Oh yeah, and the most important one of all: (7) Excellence per se! Bob and I may have been about the first to suggest that “excellence” ought to be as much an aspiration for businessmen as for would-be Olympians. That was our “ardent belief”—and did not in any way pretend to be “teased from the data.” “Excellence” was, is, and shall ever be totally subjective! And the notion, I’m delighted to say, seemed to have resonated then—and resonates now.
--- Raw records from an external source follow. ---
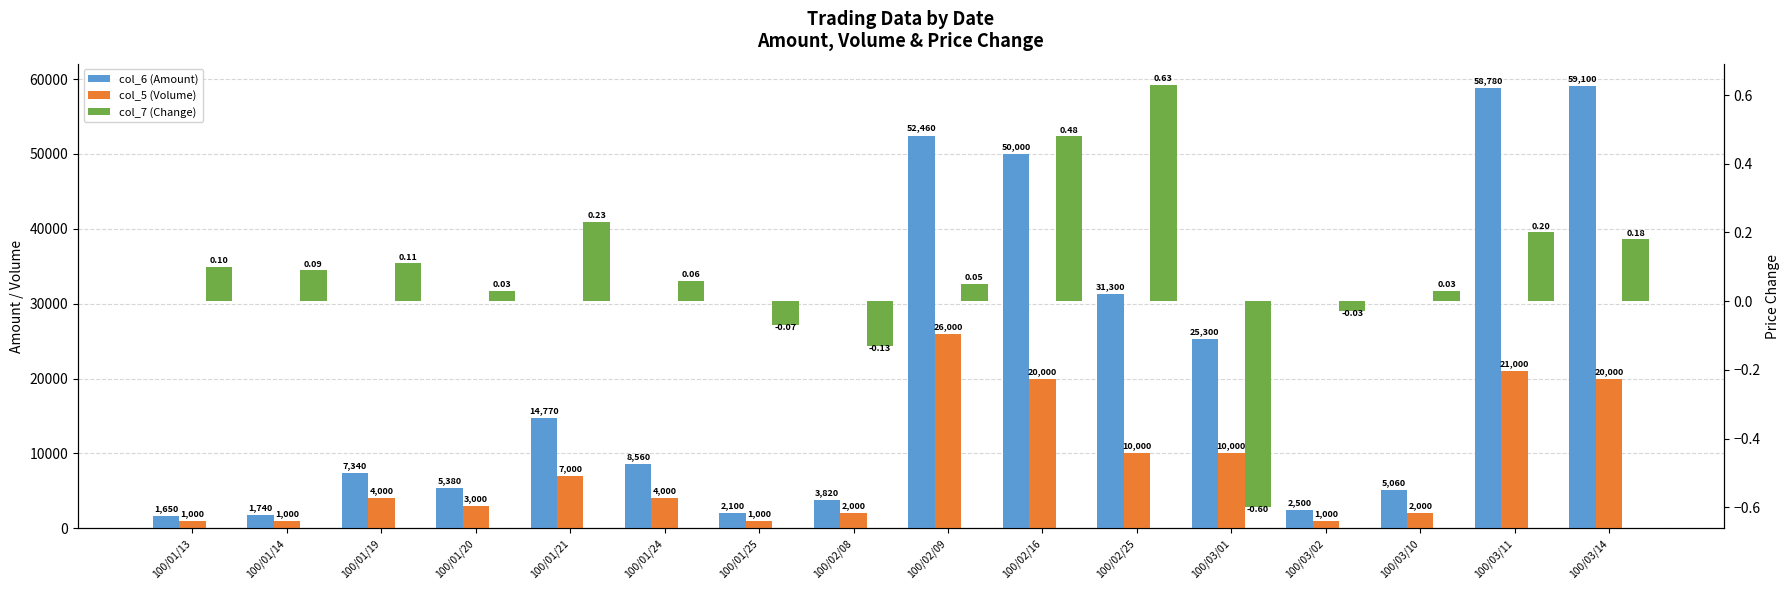

Reading left to right, extract all data points from this chart.

col_6 (Amount): 1650.0	1740.0	7340.0	5380.0	14770.0	8560.0	2100.0	3820.0	52460.0	50000.0	31300.0	25300.0	2500.0	5060.0	58780.0	59100.0
col_5 (Volume): 1000.0	1000.0	4000.0	3000.0	7000.0	4000.0	1000.0	2000.0	26000.0	20000.0	10000.0	10000.0	1000.0	2000.0	21000.0	20000.0
col_7 (Change): 0.1	0.1	0.1	0.0	0.2	0.1	-0.1	-0.1	0.1	0.5	0.6	-0.6	-0.0	0.0	0.2	0.2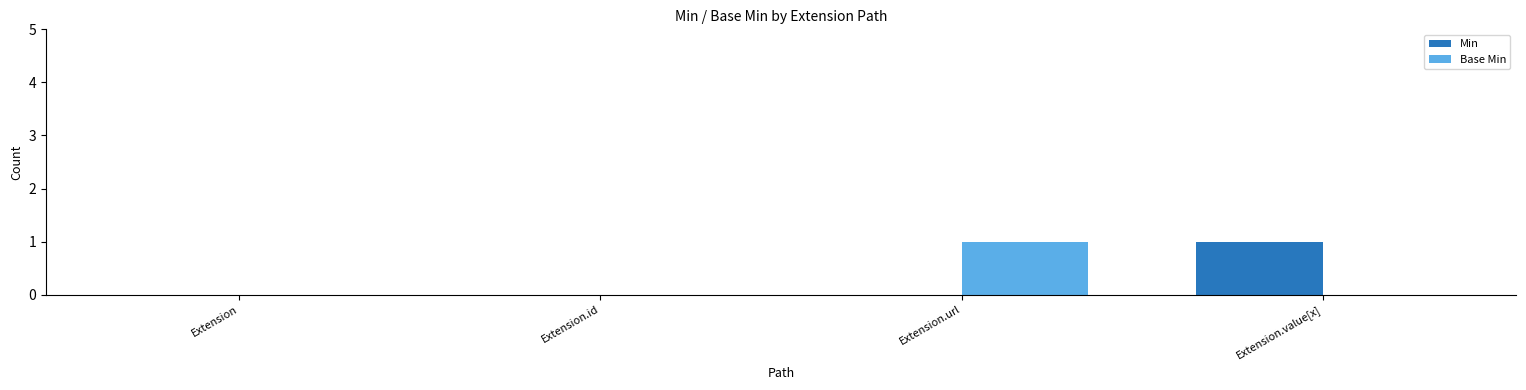

The value of Base Min at Extension.url is 1. True or false?

True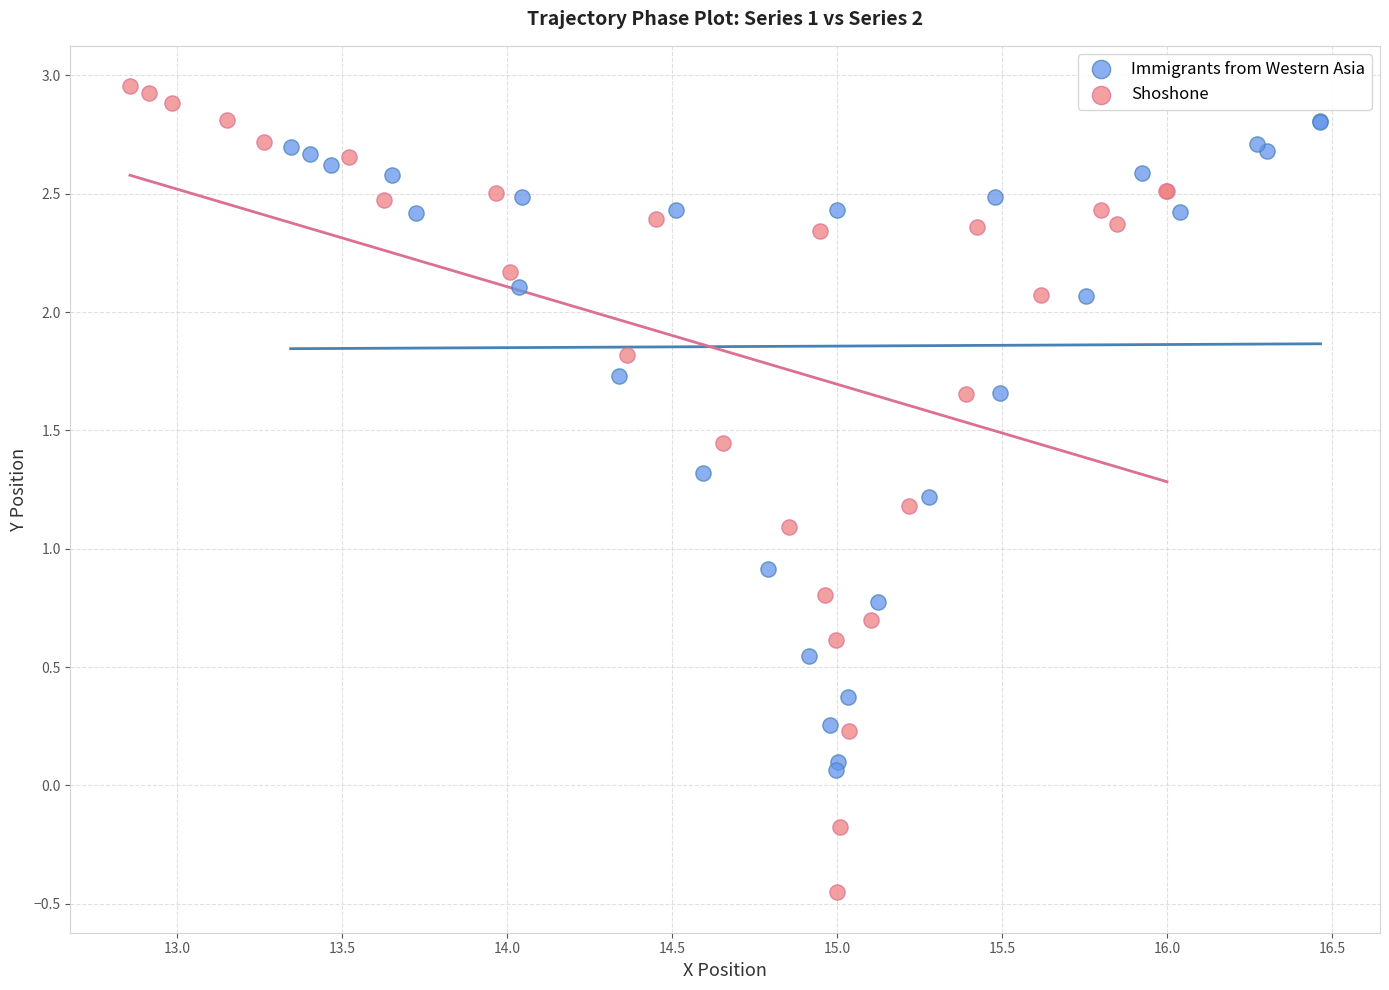

Which series contains the lowest Y value?

Shoshone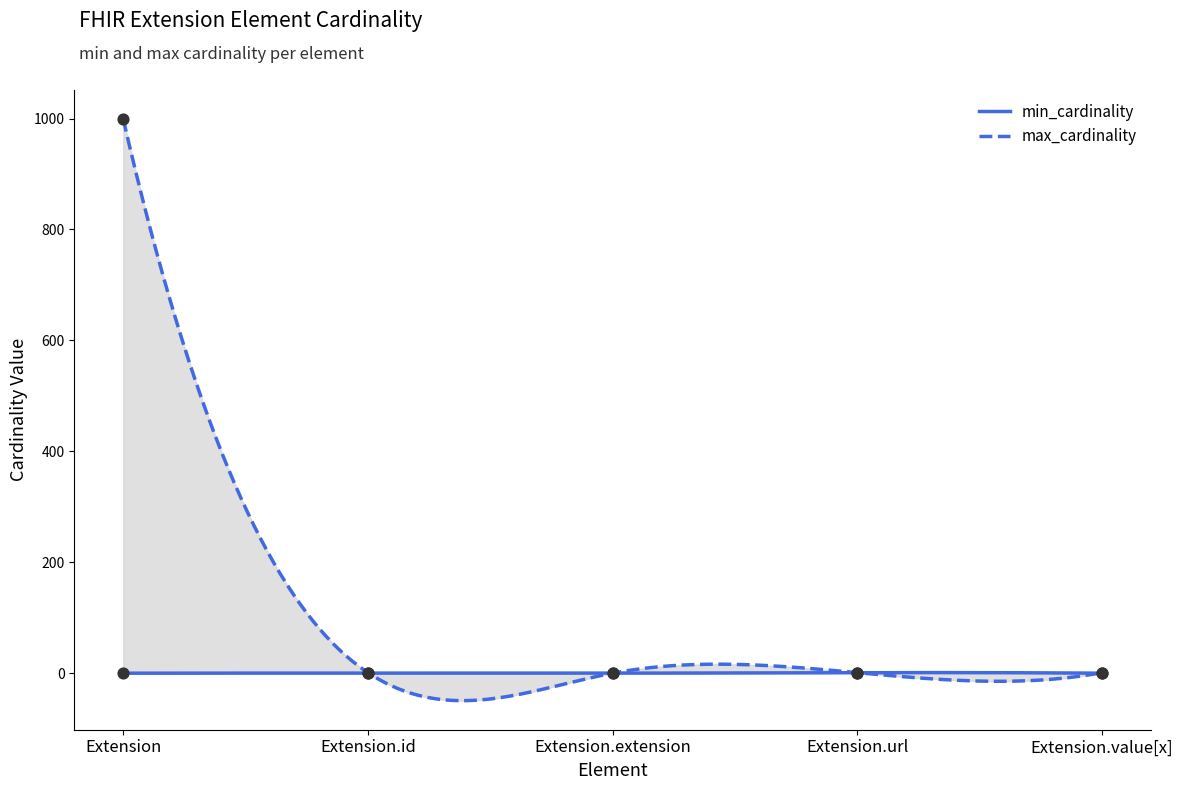

Which series contains the highest Y value?

max_cardinality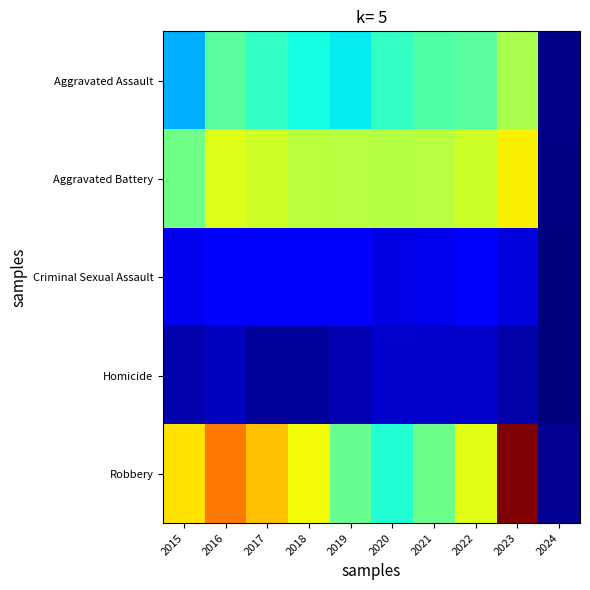

Which category has the highest value across all series?

2023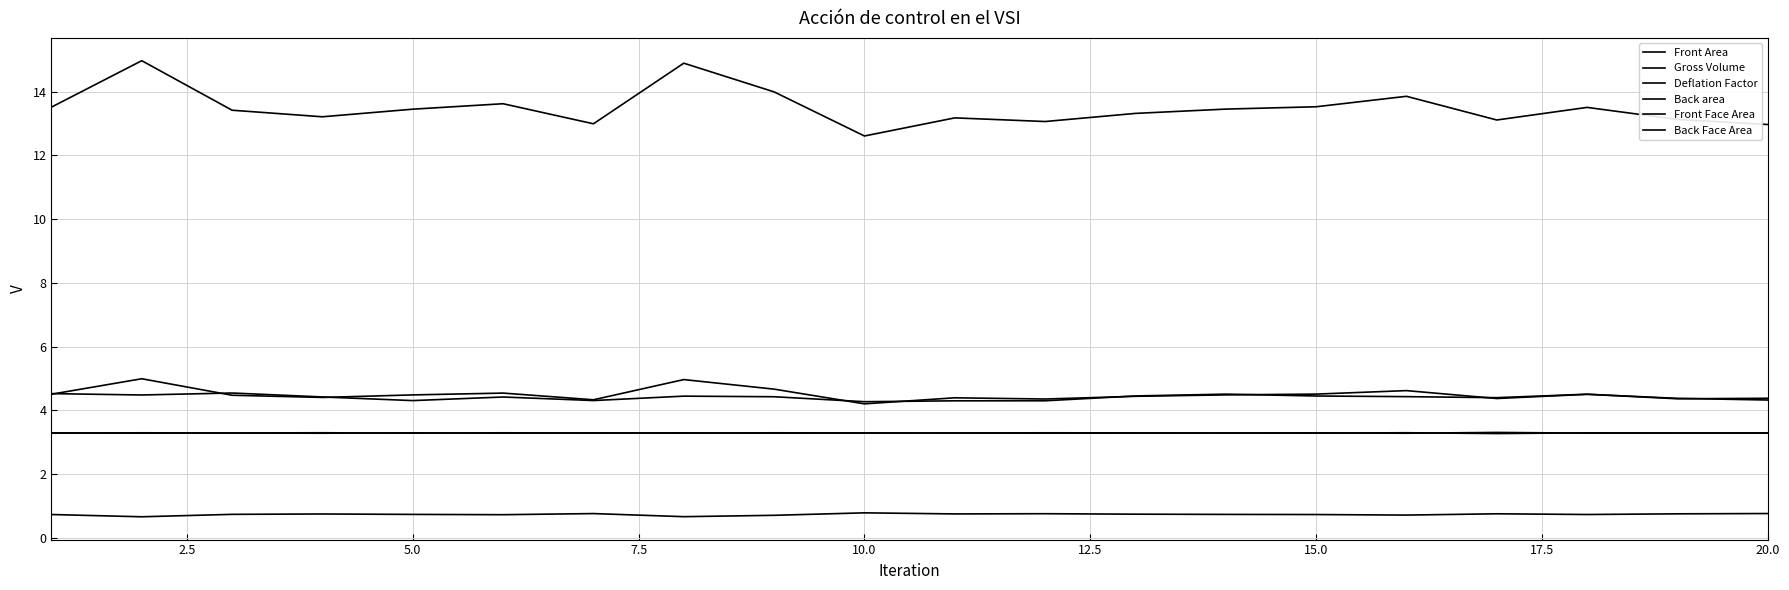

Is this an area chart (filled region under the line)?

No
I’m willing to stake any modest usefulness of my career on the “usefulness” of these seven ideas, and a few more that are absent courtesy space constraints. And stake any modest usefulness, far more important, on having listened to and then done my best to share some terrific stories told to me by the likes of Bill and Vieve Gore of W.L. Gore, Frank McGuire of FedEx, Herb Kelleher at Southwest Airlines, or Master Educator Dennis Littky.
There you have it.
But not quite.
I must inject one sour—and sad—note. Jerry Porras and Jim Collins are pals and colleagues of mine. I think Built to Last was a terrific book with a ton of those “pretty good ideas” between the covers. (Though I don’t really like the idea of merely “lasting” as an aspiration—but that’s just me.) Likewise, I think Jim’s Good to Great is terrific—loaded with “pretty good ideas” that are of immediate use. (Though again I have nitpicks.) But Jim and I are on absolutely opposite sides of the fence, indeed the universe, on two things he wrote or apparently said to the Globe guy. I went out of my way repeatedly to say to the Globe reporter: “The ‘research’ represented by the In Search of Excellence ‘product’ should never, ever be confused by the research-experimentation performed to confirm Einstein’s theory of relativity. That is not nor will it ever be the standard in the so-called ‘social sciences.'” In fact I added that I was one of the ones who think it’s a travesty to award a Nobel in economics—economics ain’t physics either, as you’ll discover when you next check the status of your 401(k). Well, Mr Collins apparently disagrees! Not only does he compare his [note the italics] research to physics, but he also claims to have discovered “immutable laws of organized human performance.”
Dear God!
Or, rather, God help us.
Alas, with those claims, I’m afraid Jim gives the Globe writer a boost beyond the fellow’s wildest dreams! If “we”-the-gurus [I despise that moniker, by the way] think we are in the business of discovering and propagating “immutable laws,” then we deserve all the opprobrium of the Globe writer, the rest of our critics, and our readers-customers.
As I said, Dear God!
NB: I have no desire to defend In Search of Excellence—the fact that some people are still pissed off about its success 27 years later is good enough for me! I am writing this almost entirely because of my irritation with Mr. Collins.